Saved data entries:
= Beginning of Section =

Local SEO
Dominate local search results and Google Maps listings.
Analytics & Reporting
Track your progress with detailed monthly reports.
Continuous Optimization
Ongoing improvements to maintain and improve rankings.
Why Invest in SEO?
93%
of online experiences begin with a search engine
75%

= End of Section =
= Beginning of Section =

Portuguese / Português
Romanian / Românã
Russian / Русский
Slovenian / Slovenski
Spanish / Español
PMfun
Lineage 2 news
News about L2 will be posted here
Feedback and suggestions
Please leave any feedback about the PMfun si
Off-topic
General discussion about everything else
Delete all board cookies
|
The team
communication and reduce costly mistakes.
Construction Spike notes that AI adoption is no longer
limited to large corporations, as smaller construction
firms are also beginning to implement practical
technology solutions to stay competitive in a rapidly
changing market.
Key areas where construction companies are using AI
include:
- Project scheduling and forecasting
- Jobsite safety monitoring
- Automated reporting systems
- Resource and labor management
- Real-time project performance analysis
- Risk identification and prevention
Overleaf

= End of Section =

▶ **TASK DESCRIPTION**:
From the data above, gather every line that includes the word "search".

▶ **OUTPUT BELOW**:
Dominate local search results and Google Maps listings.
of online experiences begin with a search engine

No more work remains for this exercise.